- _DATA_
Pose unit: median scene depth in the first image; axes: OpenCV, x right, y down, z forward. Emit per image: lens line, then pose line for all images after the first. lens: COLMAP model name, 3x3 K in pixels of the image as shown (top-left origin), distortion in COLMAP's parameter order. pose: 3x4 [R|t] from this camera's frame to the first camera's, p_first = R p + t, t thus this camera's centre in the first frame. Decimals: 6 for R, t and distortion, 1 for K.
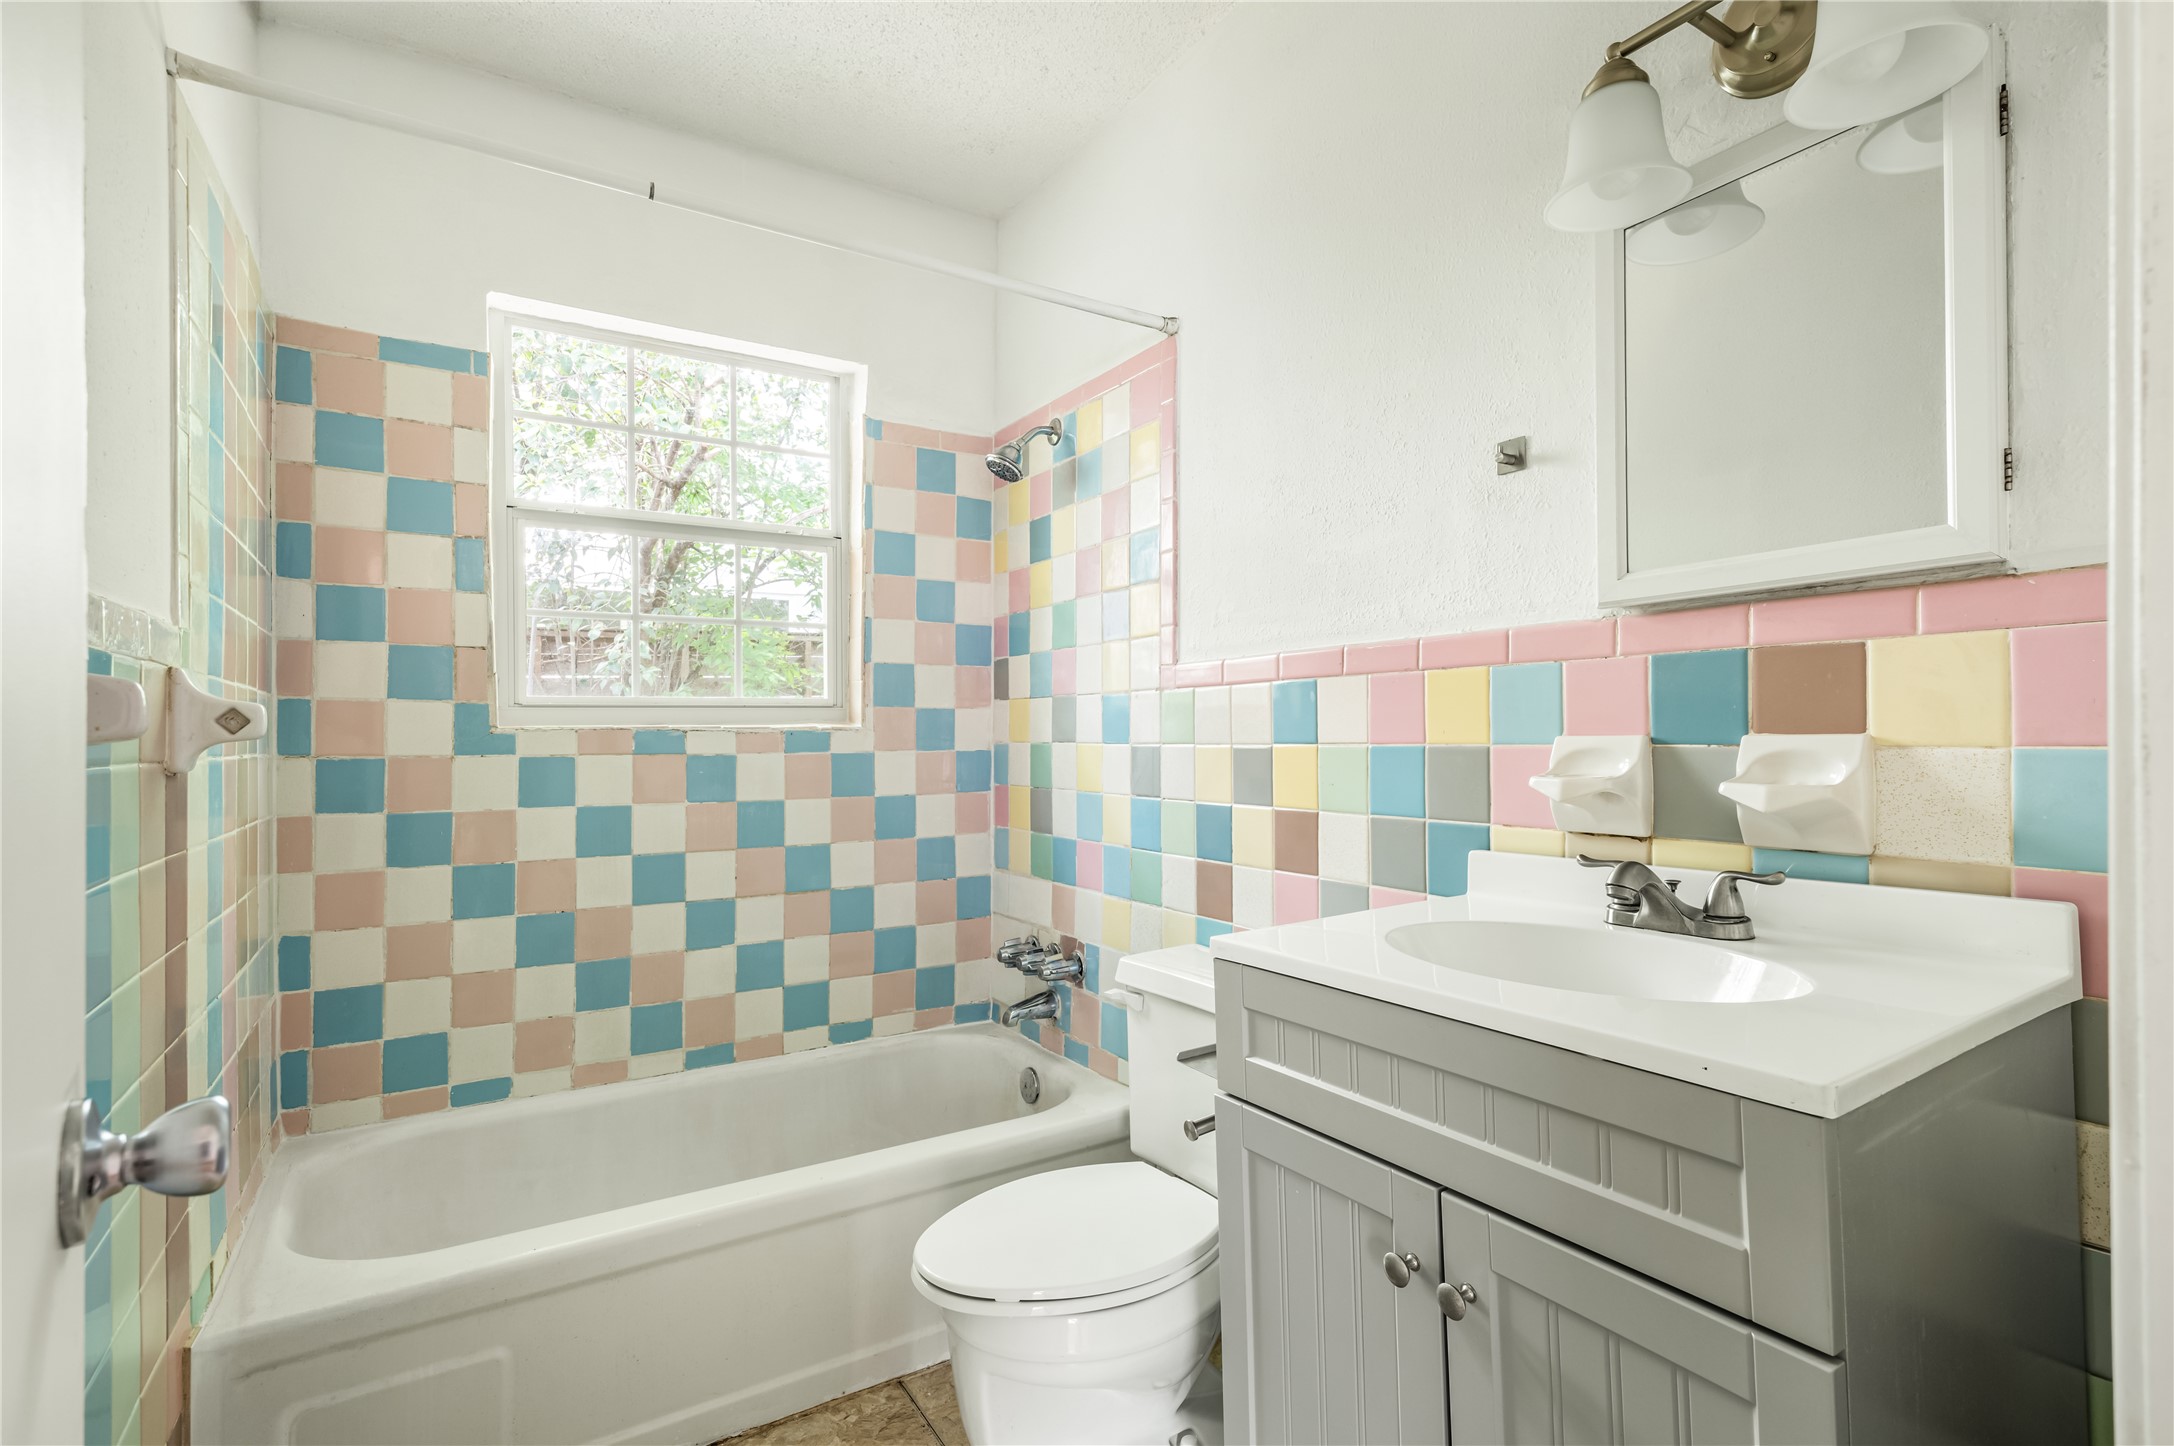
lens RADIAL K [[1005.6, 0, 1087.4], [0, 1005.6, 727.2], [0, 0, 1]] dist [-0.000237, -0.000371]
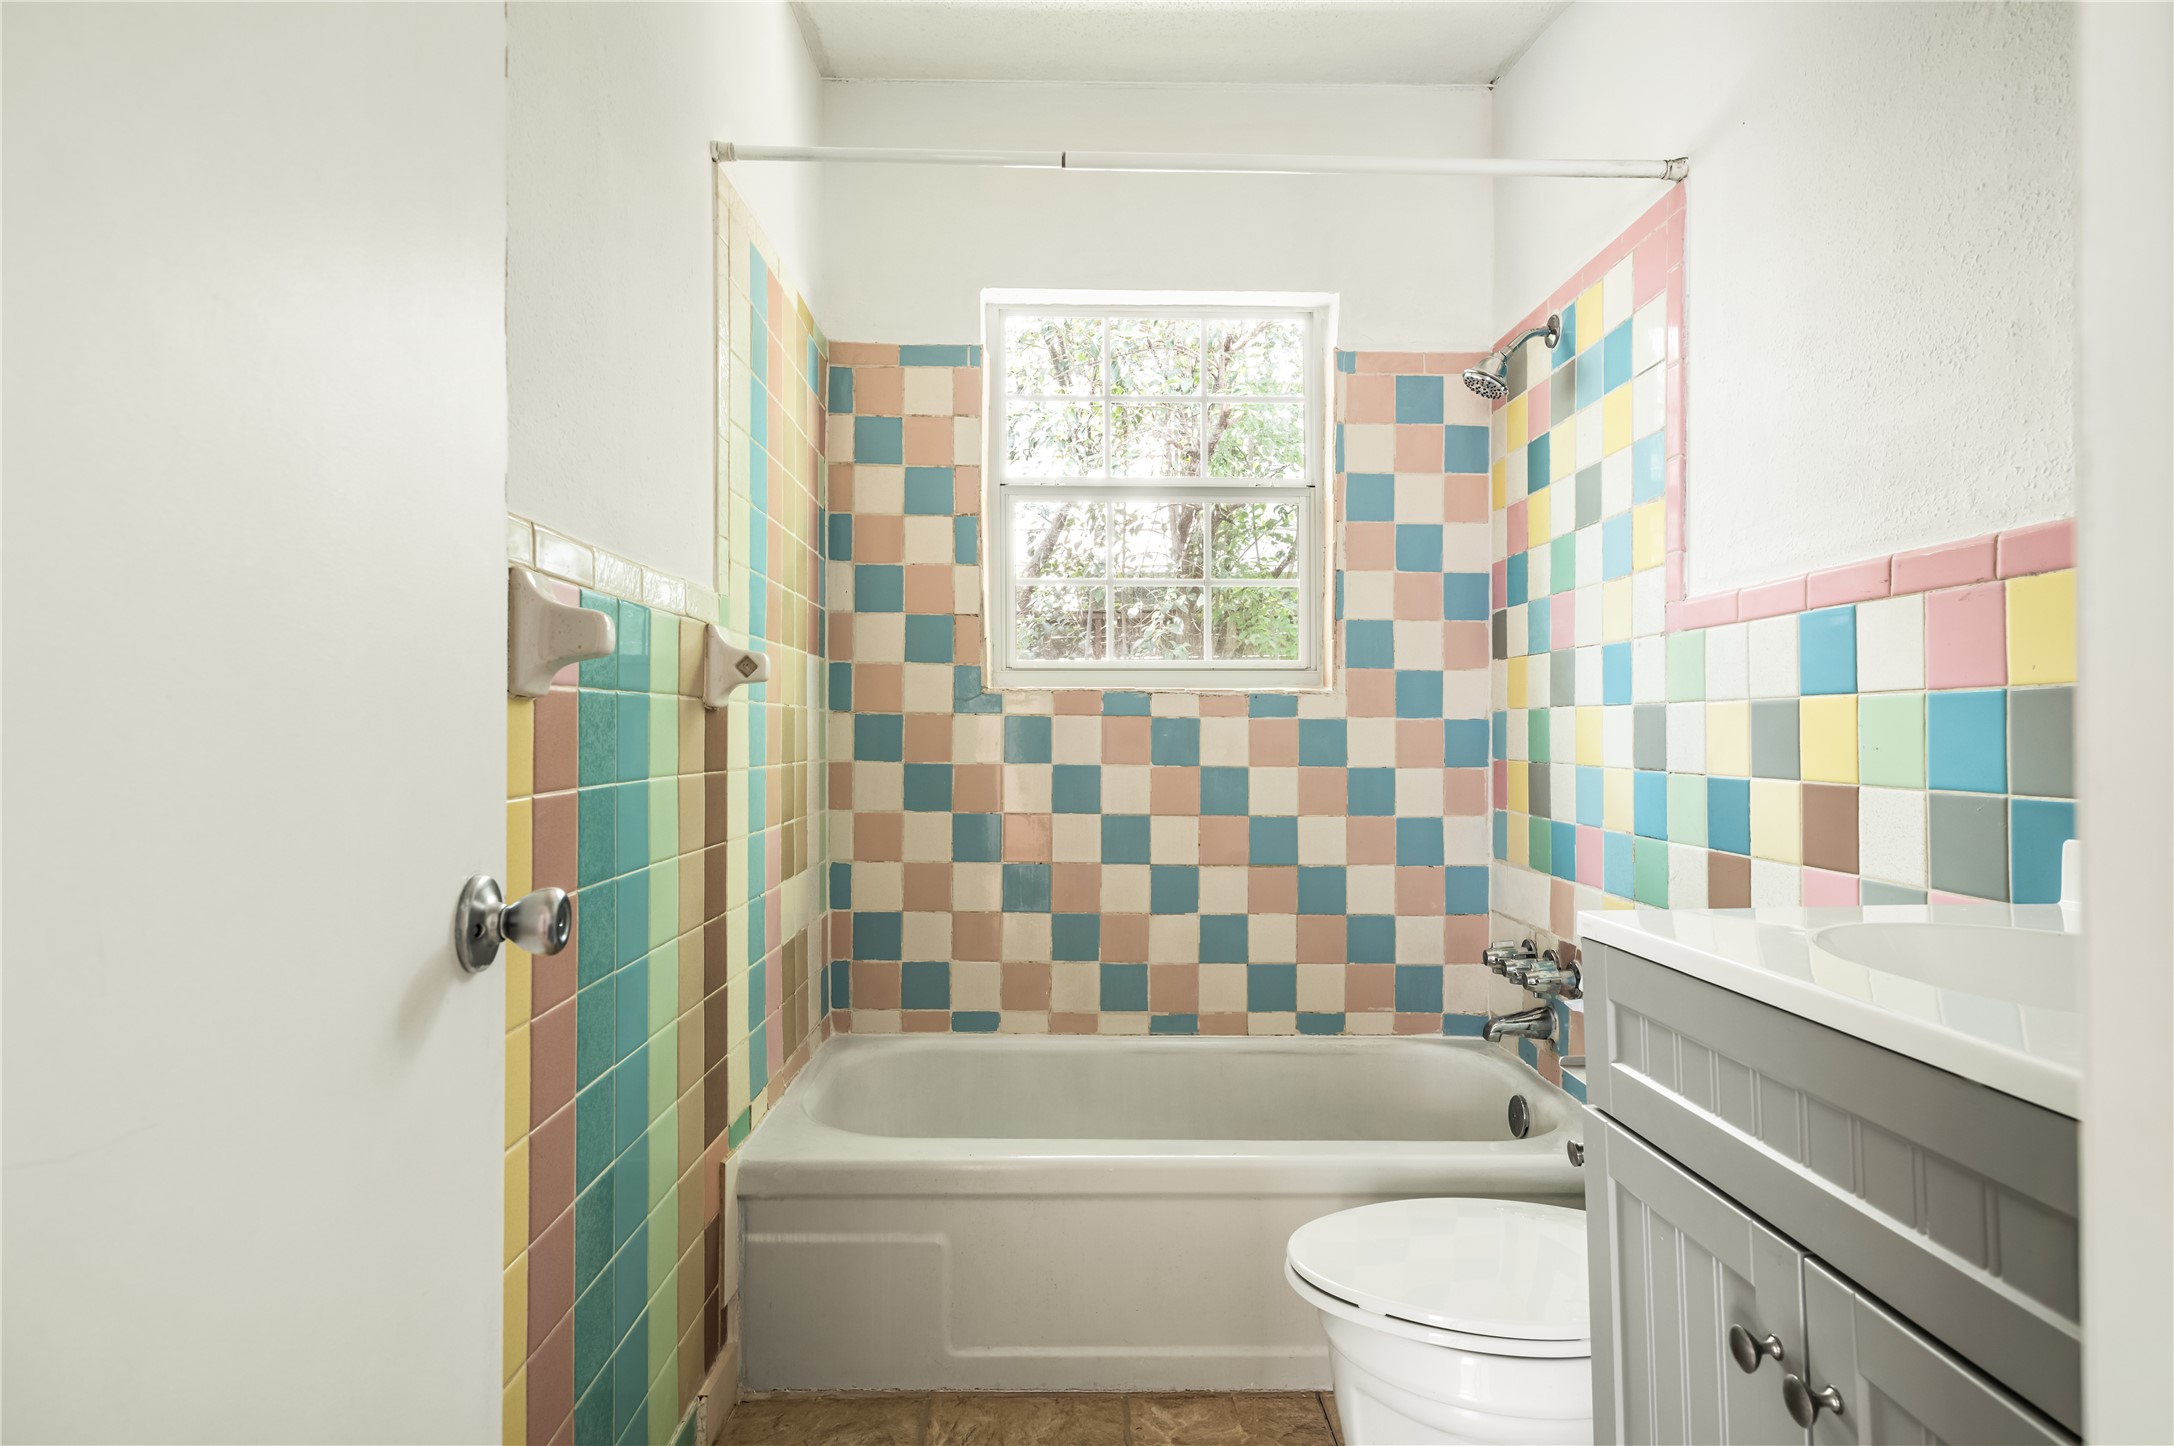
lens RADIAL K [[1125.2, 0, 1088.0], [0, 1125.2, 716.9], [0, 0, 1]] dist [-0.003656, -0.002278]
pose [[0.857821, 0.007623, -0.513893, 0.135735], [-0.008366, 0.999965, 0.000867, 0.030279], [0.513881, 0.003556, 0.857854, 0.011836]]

- _TASK OBJECTIVE_
Reproduce all of the material above word for word, leaving out the pictures.

- _OUTPUT FOR THIS EXERCISE_
Pose unit: median scene depth in the first image; axes: OpenCV, x right, y down, z forward. Emit per image: lens line, then pose line for all images after the first. lens: COLMAP model name, 3x3 K in pixels of the image as shown (top-left origin), distortion in COLMAP's parameter order. pose: 3x4 [R|t] from this camera's frame to the first camera's, p_first = R p + t, t thus this camera's centre in the first frame. Decimals: 6 for R, t and distortion, 1 for K.
lens RADIAL K [[1005.6, 0, 1087.4], [0, 1005.6, 727.2], [0, 0, 1]] dist [-0.000237, -0.000371]
lens RADIAL K [[1125.2, 0, 1088.0], [0, 1125.2, 716.9], [0, 0, 1]] dist [-0.003656, -0.002278]
pose [[0.857821, 0.007623, -0.513893, 0.135735], [-0.008366, 0.999965, 0.000867, 0.030279], [0.513881, 0.003556, 0.857854, 0.011836]]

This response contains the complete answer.